Excerpt to read:
************
He rented a community room at a bank in St. Marys, where he said Mass for local Catholics who weren’t part of the SSPX, working in unison with the local parish priest. That didn’t sit well with the SSPX, he said, and things became so tense that one Saturday evening the sheriff stopped by the bank.

“He said, ‘Look, father, it’s my understanding that there’s a group of men from St. Mary’s that have a stronger firepower than we do, and they could be out looking for you, so why don’t you leave? And wear a bulletproof vest.’”

The next morning, Rizzo said, when he arrived for Mass, the locks on the bank door had been filled with glue. Across the street stood a group of men, laughing because he couldn’t get in.

After that, the bank said he could not come back for fear of more vandalism. So Rizzo rented a storefront on Main Street and continued saying Mass. One night, Rizzo was out of town when he got a call from his brother in Belvue, just west of St. Marys.

Someone had shot at Rizzo’s house.

“There were four gunshots all together,” Rizzo said. “One made a bullet hole through the window and entered the pillow of the guest room. And then three other bullets entered the walls of the house. For a while after that, I slept in the basement.”
************
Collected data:
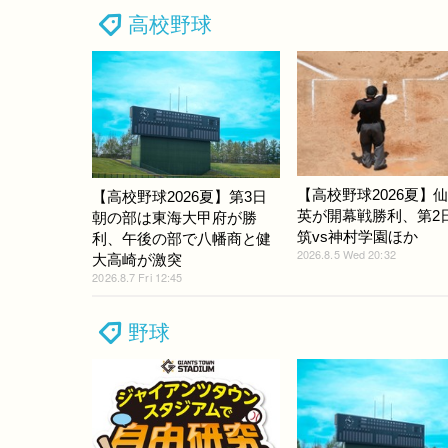
高校野球
【高校野球2026夏】
【高校野球2026夏】第3日
英が開幕戦勝利、第2
朝の部は東海大甲府が勝
筑vs神村学園ほか
利、午後の部で八幡商と健
2026.8.5 Wed 20:32
大高崎が激突
2026.8.7 Fri 12:45
野球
************
Actions to take:
• 1. Reproduce the text about Rizzo in St. Marys word for word, from "After that, the" up to and including "at Rizzo’s house.".
• 2. Write the next part of the text about Rizzo in St. Marys, picking up right after its last sentence.

Answers for the tasks:
• 1.
After that, the bank said he could not come back for fear of more vandalism. So Rizzo rented a storefront on Main Street and continued saying Mass. One night, Rizzo was out of town when he got a call from his brother in Belvue, just west of St. Marys.

Someone had shot at Rizzo’s house.

• 2.
‘IT SHOULD HAVE ENDED A LONG TIME AGO’

In 2012, Kyle White and his fiancée were going through counseling with the Rev. Todd Angele and needed guidance on a critical issue.

His fiancée’s father had sexually abused her from the ages of 8 to 15.

“She told Father Angele what her father had done to her, and he told me not to turn in Peter Palmeri to the police,” White told The Star. “He told me I would ruin Palmeri’s so-called good name.”

White said Angele told him it would be a mortal sin to report Palmeri.

“I was shocked,” he said. “I really believed he would say to turn him in and that would help her in her decision, because she was struggling with it. But he ended up shutting us down.”

A few weeks later, White said, he got a call from another SSPX priest, who said he wanted to talk. This time, White’s dad accompanied him to the meeting. Again, he was told not to report Palmeri to authorities, White said.

White said a friend then arranged a secret meeting with a third SSPX priest.

“We ended up meeting in the choir loft at night,” White said. “He said he was technically not supposed to be helping me with this, but he agreed that Palmeri needed to be turned in. I felt like he was definitely in my corner. But he didn’t do anything about it, either.”

So White went to the St. Marys police.

“I brought text messages and a letter and they said that what I had was hearsay and that basically, anyone could say the same thing about me,” he said. “And that was it.”

The couple ended up breaking off the relationship, White said: “This kind of destroyed us, for sure.”

But last year, some of Palmeri’s children came forward, he said, fearing that their younger sisters were being sexually abused. Palmeri was arrested in July in connection with numerous sex crimes. He pleaded guilty to two counts of aggravated indecent liberties with a child and was sentenced in February to 10 years in prison.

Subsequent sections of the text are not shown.